Coexistence of Intrinsic Superconductivity and Topological Insulator State in Monoclinic Phase WS2

TL;DR

This paper reports the discovery of intrinsic superconductivity and topological insulator states in monoclinic WS2, highlighting its potential as a new topological superconductor with high transition temperature and anisotropic electronic properties.

Contribution

The study reveals monoclinic WS2 as a new material exhibiting both superconductivity and topological insulator states without external tuning.

Findings

Superconducting transition temperature of 8.8 K in monoclinic WS2

Presence of a topological insulator state with a single Dirac cone

Strong electronic anisotropy observed in the material

Abstract

Recently, intriguing phenomena of superconductivity, type-II Weyl semimetal or quantum spin Hall states were discovered in metastable 1T'-type VIB-group transition metal dichalcogenides (TMDs). Here, we report that monoclinic phase WS2 was discovered and synthesized in our experiments.

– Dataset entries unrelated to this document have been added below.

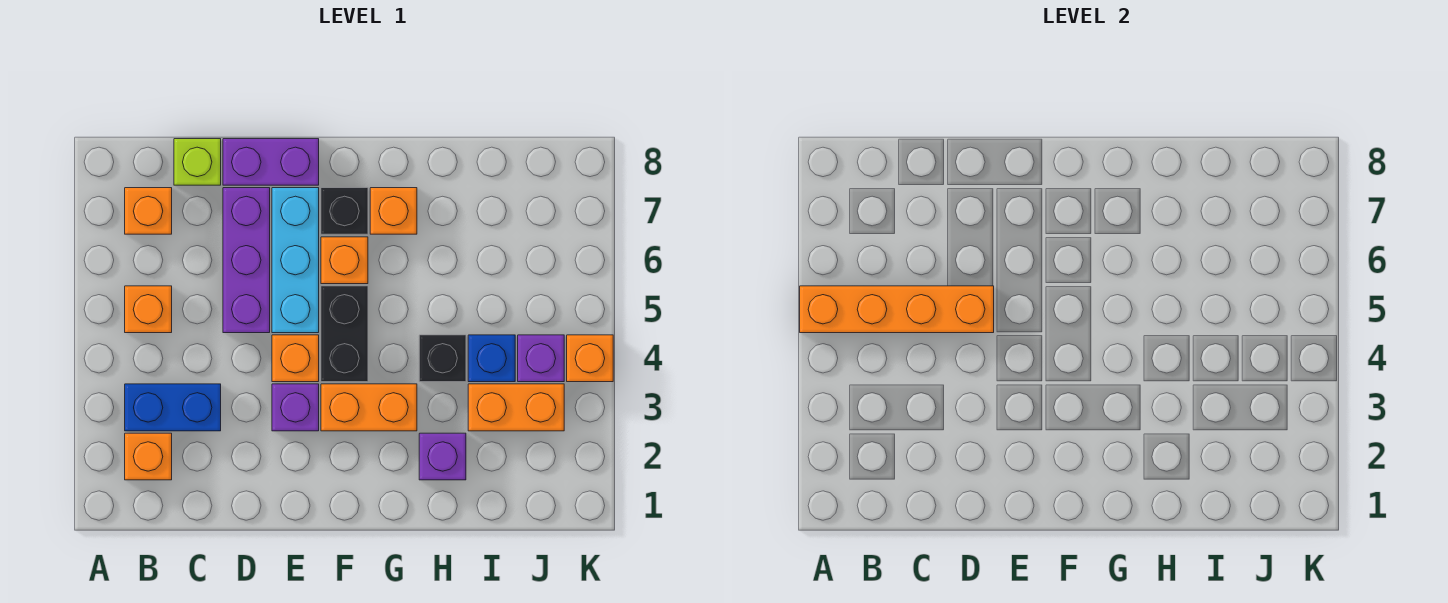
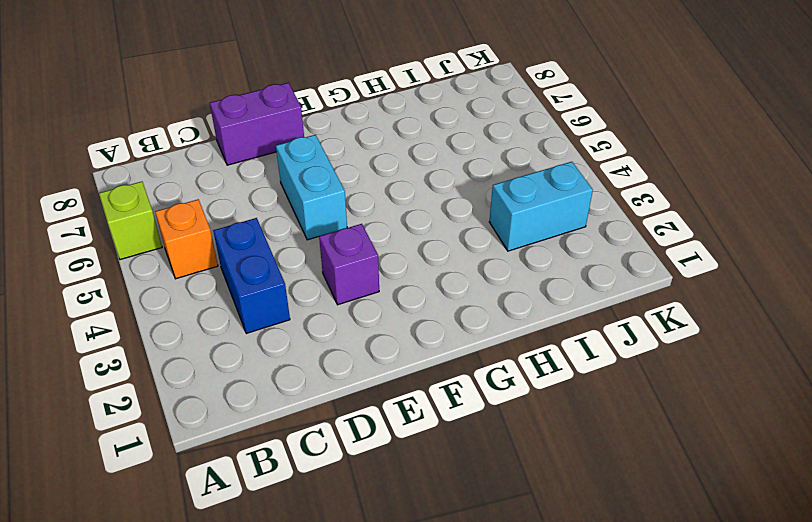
lime brick A6 level 1 -> lime brick C8 level 1
blue brick C3:C4 level 1 -> blue brick B3:C3 level 1
cyan brick E5:E6 level 1 -> cyan brick E5:E7 level 1
cyan brick I3:J3 level 1 -> orange brick I3:J3 level 1
none -> orange brick B2 level 1
none -> orange brick B7 level 1
none -> purple brick D5:D7 level 1

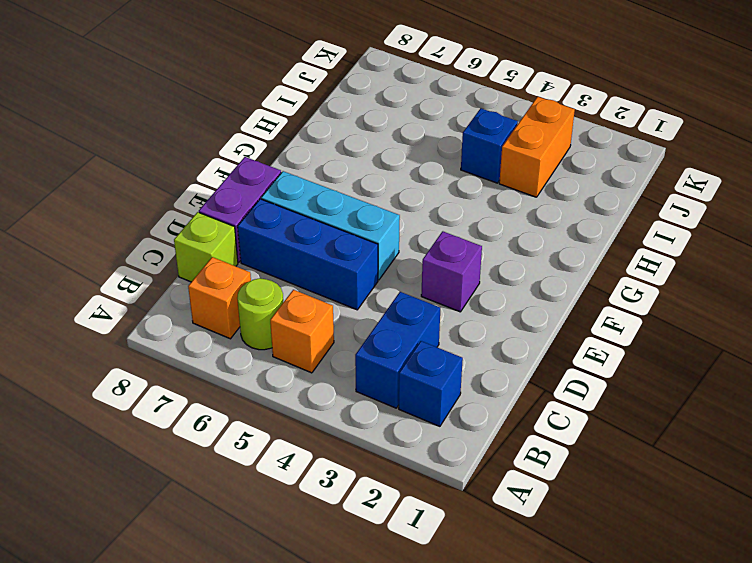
blue brick B2 level 1 -> orange brick B2 level 1
lime round brick B6 level 1 -> none
blue brick D5:D7 level 1 -> purple brick D5:D7 level 1
none -> orange brick E4 level 1
none -> orange brick F3:G3 level 1
none -> black brick F4:F5 level 1

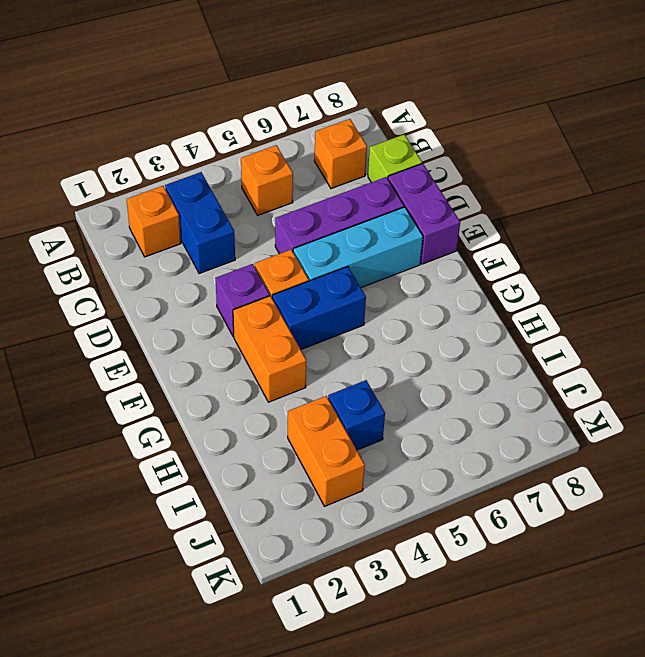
blue brick F4:F5 level 1 -> black brick F4:F5 level 1
none -> orange brick F6 level 1
none -> black brick F7 level 1
none -> orange brick G7 level 1

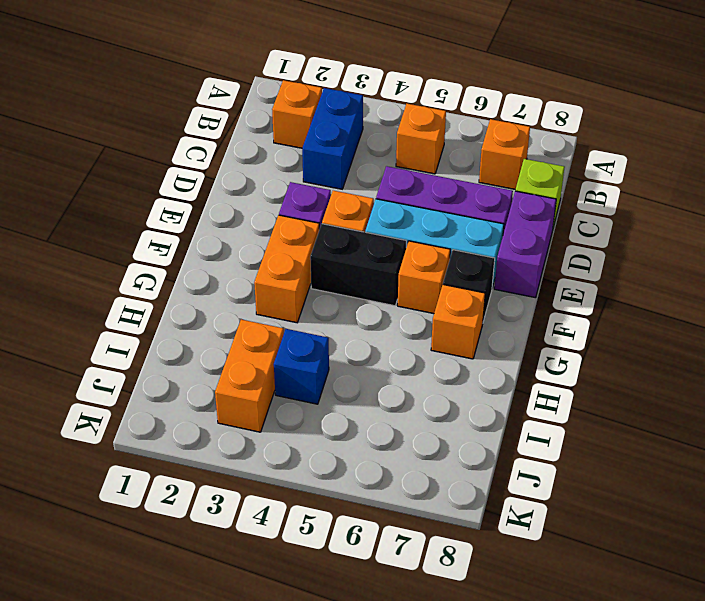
none -> purple brick H2 level 1
none -> black brick H4 level 1
none -> purple brick J4 level 1

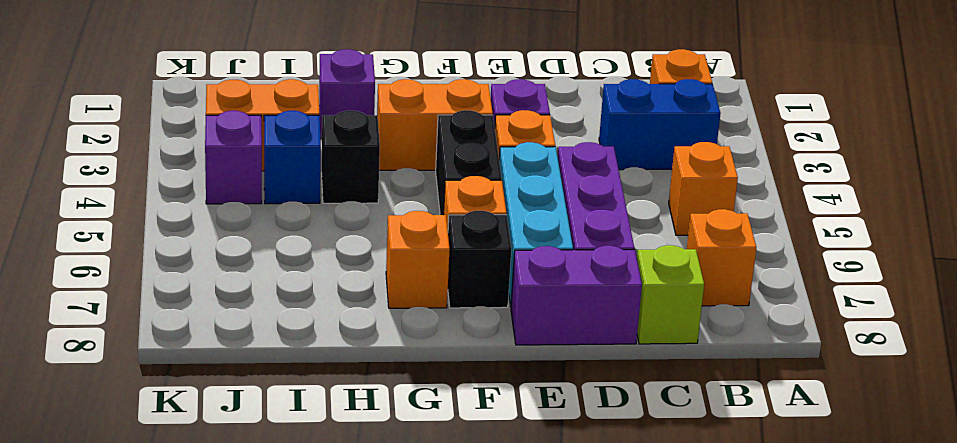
none -> orange brick K4 level 1
none -> orange brick A5:D5 level 2

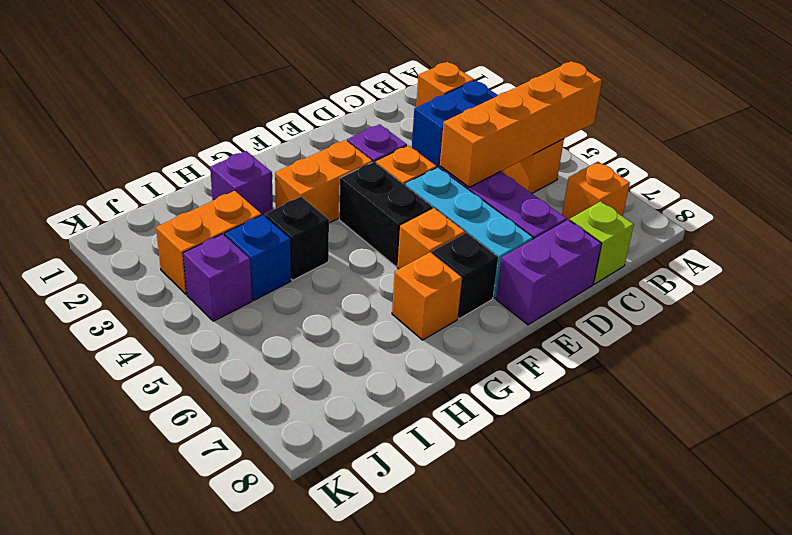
none -> orange brick K4 level 1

The intrinsic superconducting transition was observed in monoclinic WS2 with a transition temperature Tc of 8.8 K which is the highest among previously reported TMDs without any fine-tuning process. Intersteing, topological insulator state, defined by topological invariant Z2, was also discovered with a single Dirac cone on the surface, which is different from all topological states reported in TMDs. Further, the electronic structure was found to have a strong anisotropy by Shubnikov-de Haas oscillations and first-principles calculations. Our findings reveal that monoclinic WS2 might be a new topological superconductivity candidate with a strong anisotropy.